* **Work instructions**:
Check each line below for the word "tail". Then give only how many lines have it.

* **Data for processing**:
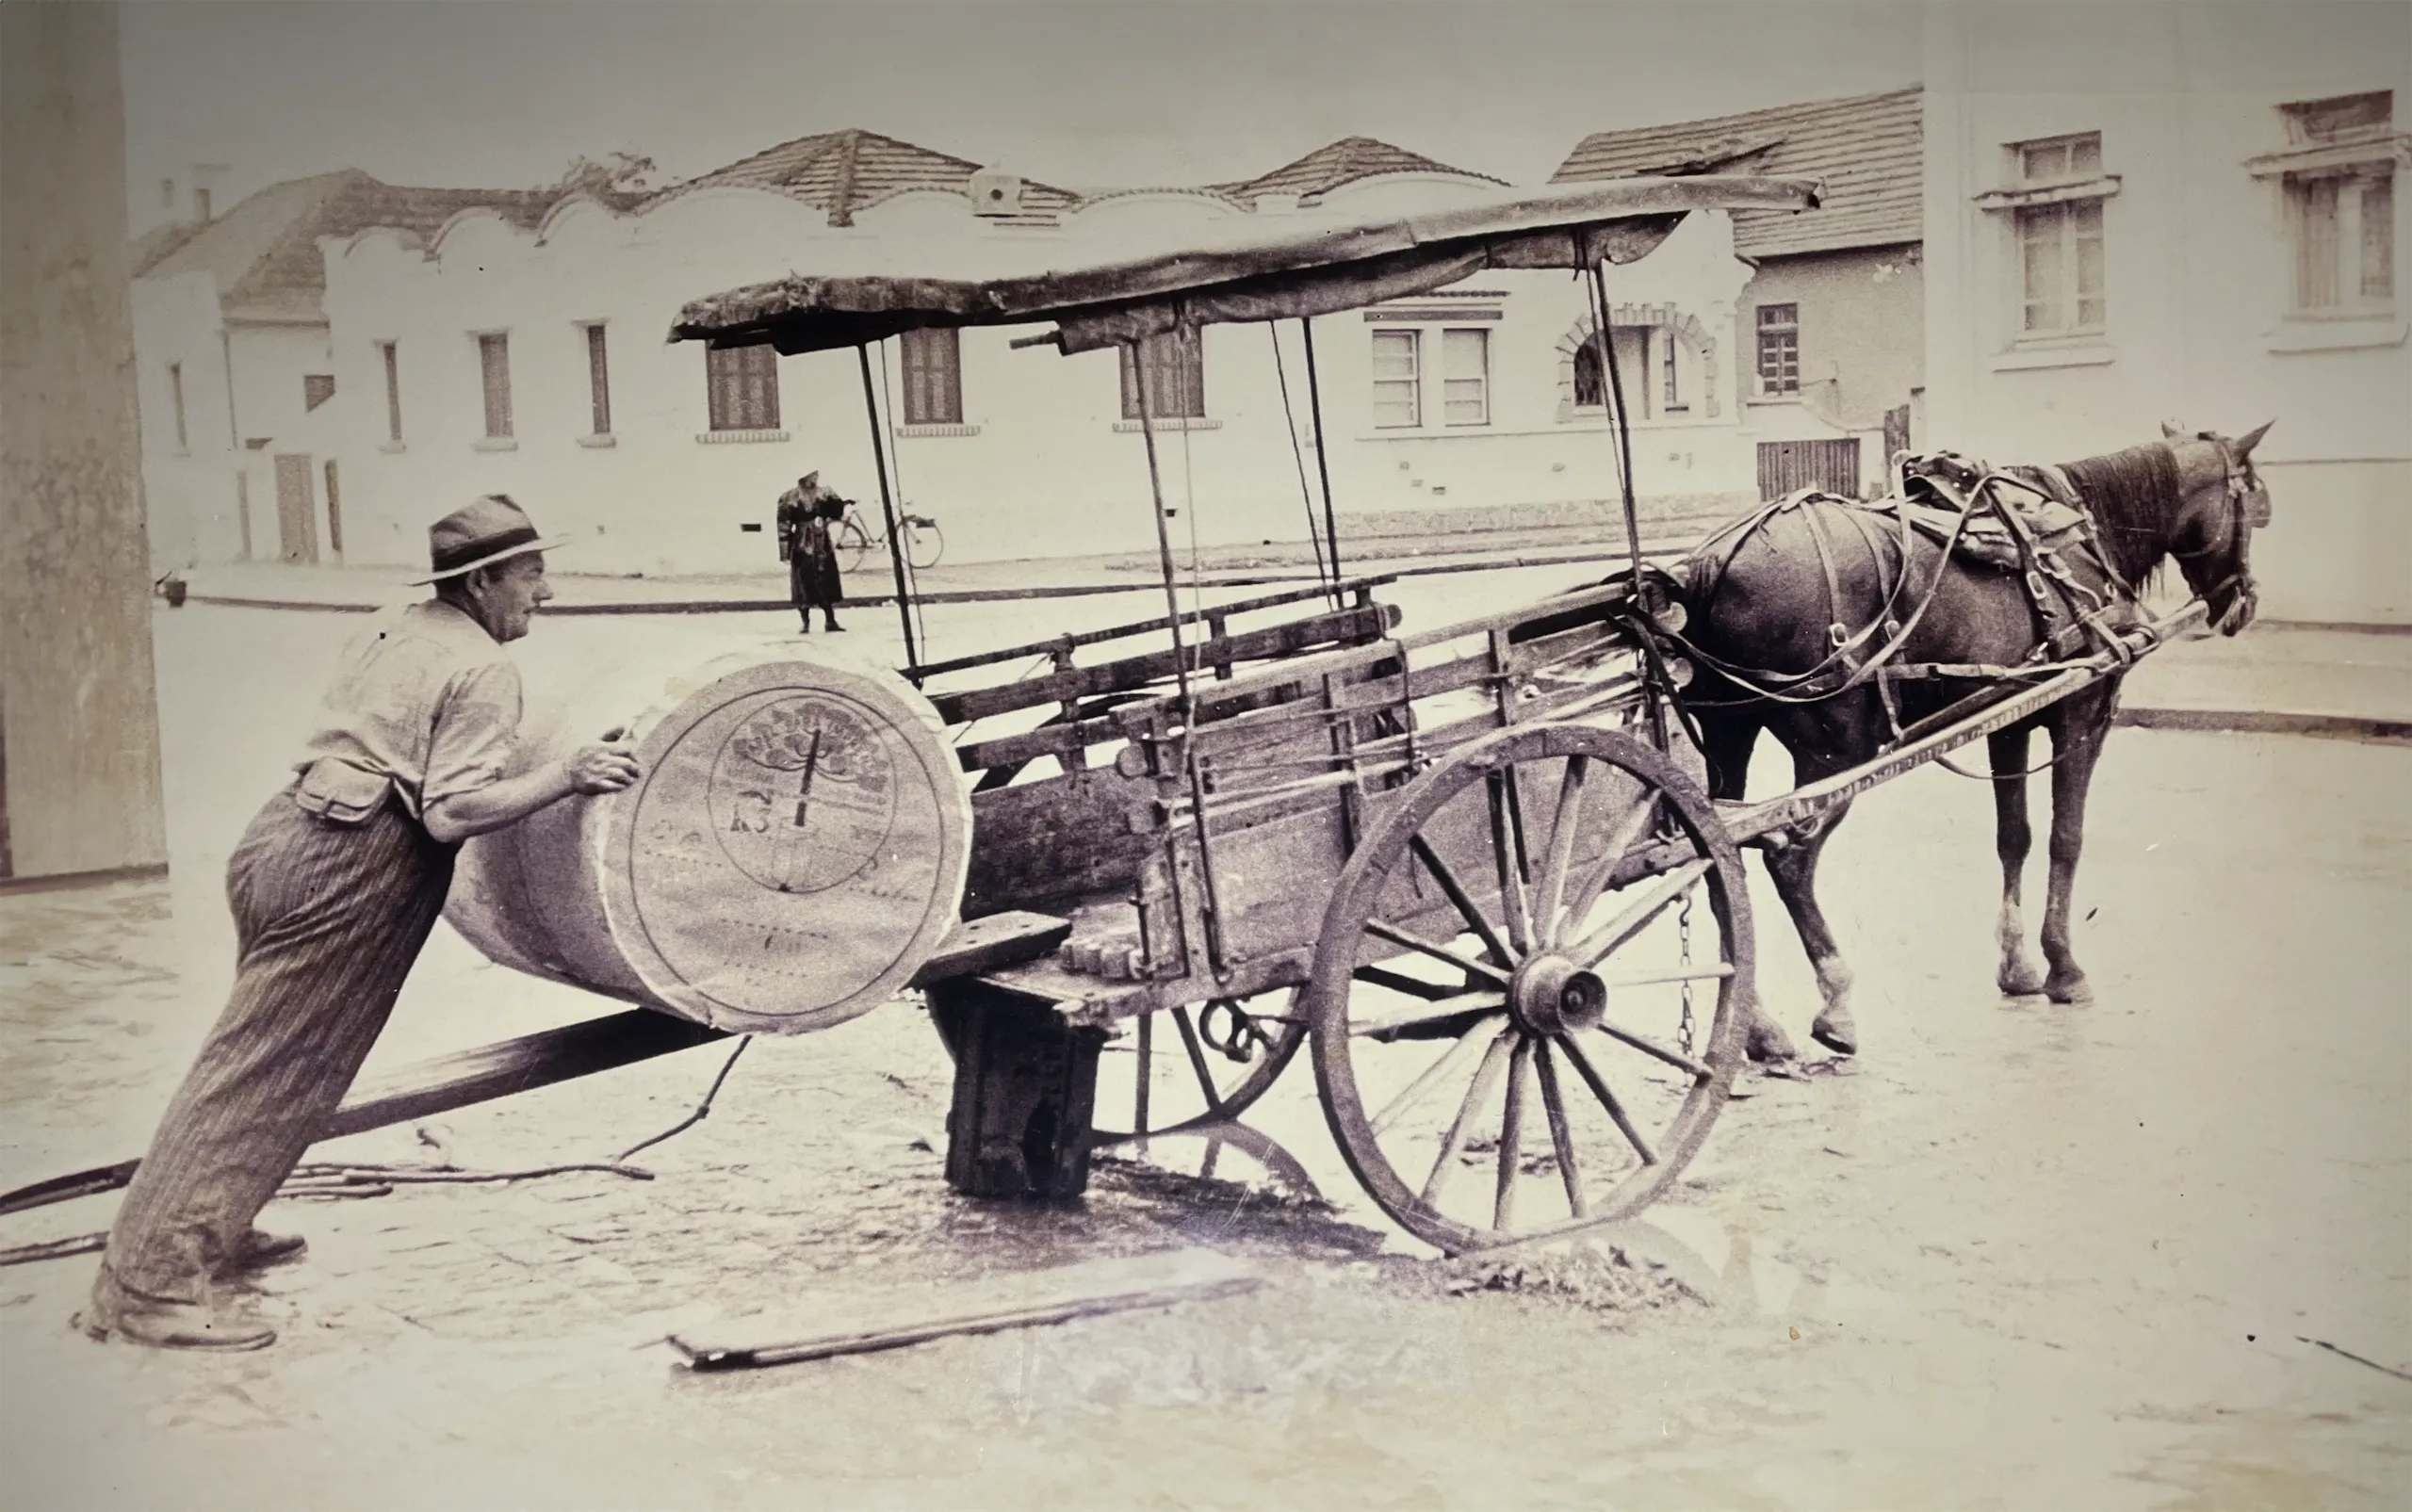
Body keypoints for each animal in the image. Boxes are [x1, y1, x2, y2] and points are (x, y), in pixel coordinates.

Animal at [1669, 416, 2267, 1065]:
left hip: (1729, 737)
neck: (2078, 534)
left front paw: (2018, 967)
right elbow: (2066, 838)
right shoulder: (2082, 711)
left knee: (1721, 858)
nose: (2245, 602)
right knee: (1788, 860)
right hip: (1836, 753)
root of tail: (1711, 562)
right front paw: (2064, 968)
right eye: (2255, 502)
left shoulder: (2008, 722)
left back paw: (1756, 1026)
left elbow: (2015, 837)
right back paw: (1835, 1004)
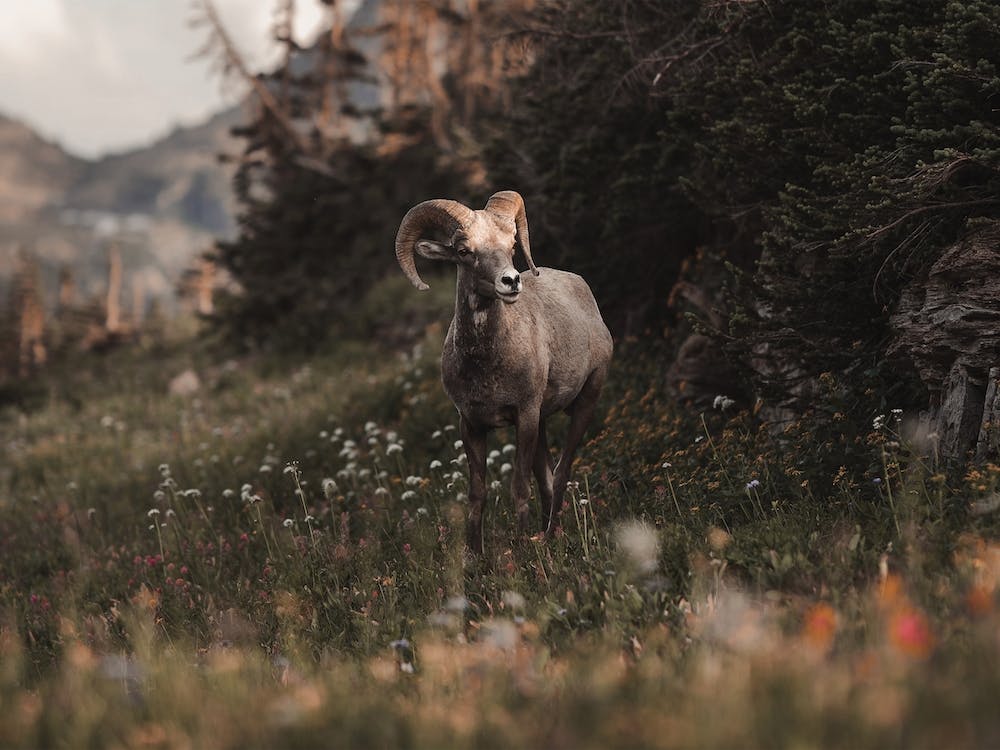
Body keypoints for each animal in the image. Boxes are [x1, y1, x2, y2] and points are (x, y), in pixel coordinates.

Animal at [395, 190, 613, 552]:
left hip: (586, 400)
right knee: (547, 476)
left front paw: (522, 549)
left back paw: (548, 536)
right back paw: (546, 533)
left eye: (511, 245)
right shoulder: (471, 424)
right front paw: (474, 554)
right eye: (464, 251)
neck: (487, 367)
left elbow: (519, 487)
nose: (511, 282)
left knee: (562, 471)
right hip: (542, 422)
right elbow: (477, 494)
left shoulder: (523, 416)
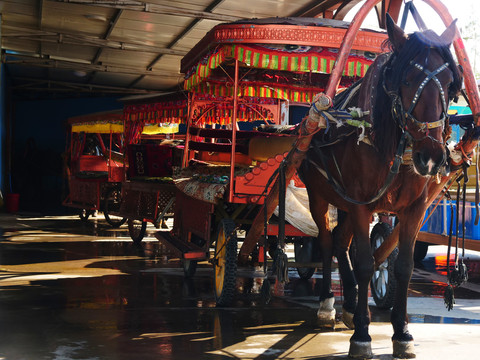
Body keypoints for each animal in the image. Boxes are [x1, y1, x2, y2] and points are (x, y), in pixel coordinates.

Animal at [300, 15, 462, 358]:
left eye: (449, 84)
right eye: (408, 79)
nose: (432, 157)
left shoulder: (413, 209)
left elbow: (403, 266)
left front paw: (401, 331)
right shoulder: (361, 204)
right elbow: (364, 263)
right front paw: (362, 334)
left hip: (345, 202)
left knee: (339, 240)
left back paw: (349, 303)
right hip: (319, 195)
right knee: (325, 241)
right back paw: (327, 304)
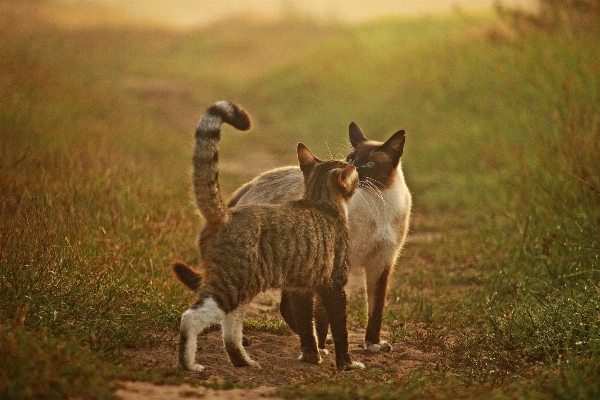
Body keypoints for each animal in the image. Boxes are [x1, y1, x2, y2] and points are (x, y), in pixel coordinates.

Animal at [171, 102, 364, 372]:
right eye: (353, 174)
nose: (357, 168)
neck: (319, 201)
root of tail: (225, 213)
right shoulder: (334, 284)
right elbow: (339, 328)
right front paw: (346, 363)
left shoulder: (300, 286)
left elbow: (306, 325)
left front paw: (311, 356)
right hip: (230, 284)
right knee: (191, 318)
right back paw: (189, 364)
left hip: (241, 289)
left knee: (230, 331)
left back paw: (243, 361)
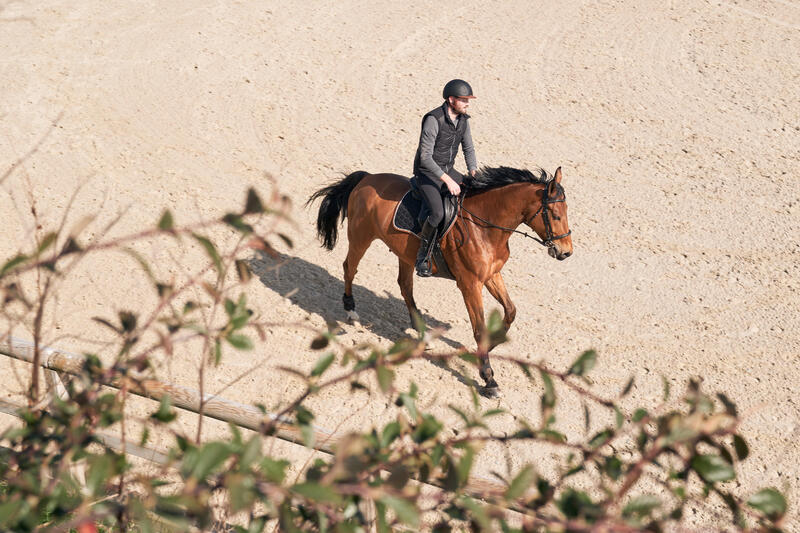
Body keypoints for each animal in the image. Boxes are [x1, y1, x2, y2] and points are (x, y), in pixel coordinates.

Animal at [308, 166, 576, 394]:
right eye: (554, 214)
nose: (566, 252)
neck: (484, 227)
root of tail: (367, 178)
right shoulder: (470, 284)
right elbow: (479, 328)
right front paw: (488, 377)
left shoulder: (491, 275)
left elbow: (510, 310)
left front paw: (491, 346)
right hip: (361, 236)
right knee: (349, 269)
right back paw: (351, 311)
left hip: (404, 253)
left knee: (405, 287)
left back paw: (422, 334)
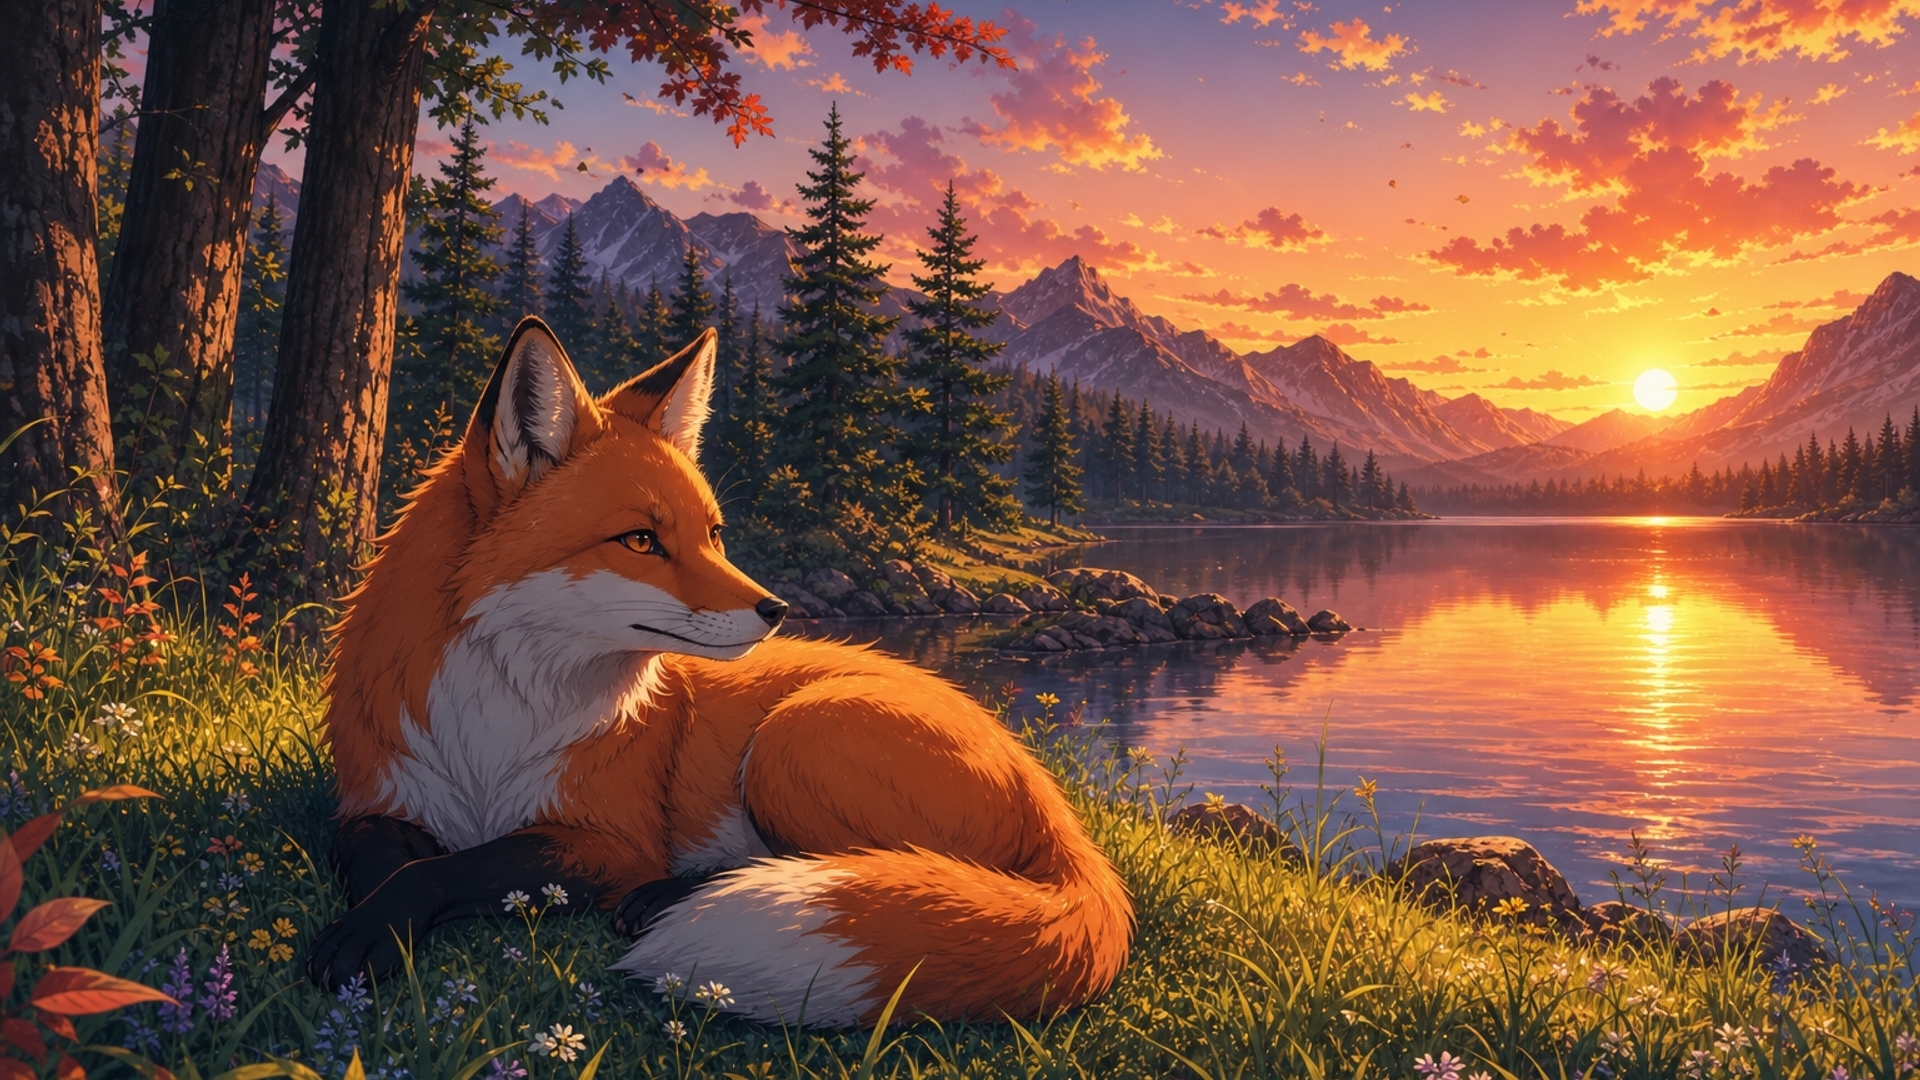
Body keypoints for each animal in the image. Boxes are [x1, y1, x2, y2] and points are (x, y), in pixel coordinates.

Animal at [307, 317, 1132, 1026]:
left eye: (712, 533)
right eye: (641, 540)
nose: (777, 609)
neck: (495, 725)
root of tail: (1055, 802)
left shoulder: (610, 838)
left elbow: (458, 869)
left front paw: (371, 928)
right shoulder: (374, 797)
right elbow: (379, 858)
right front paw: (373, 916)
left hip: (793, 741)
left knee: (868, 863)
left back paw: (670, 897)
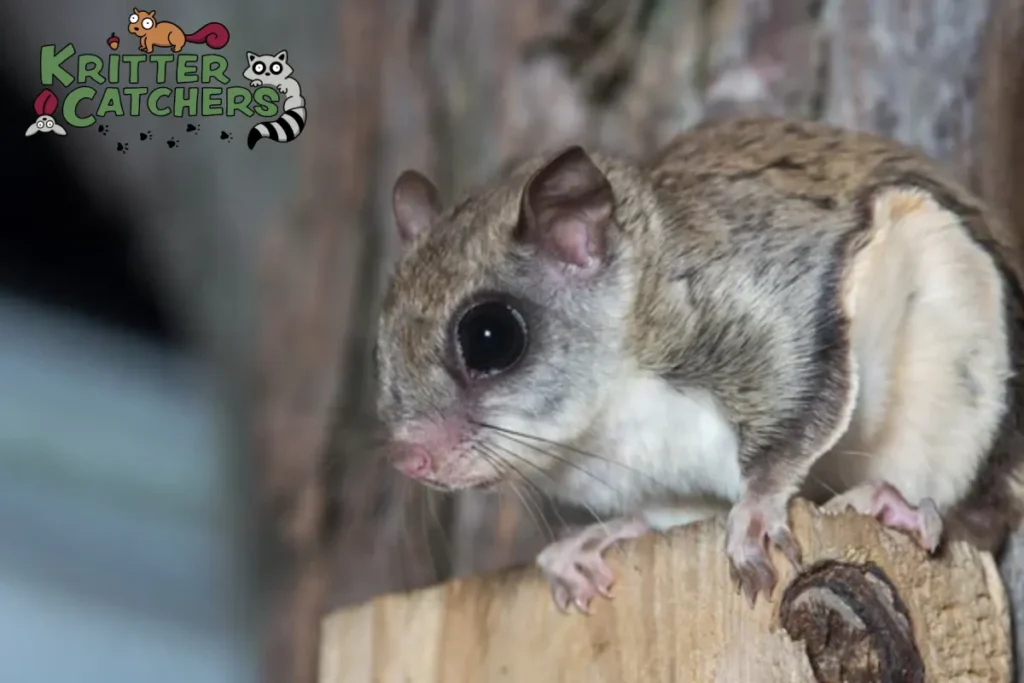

* **Solution**:
4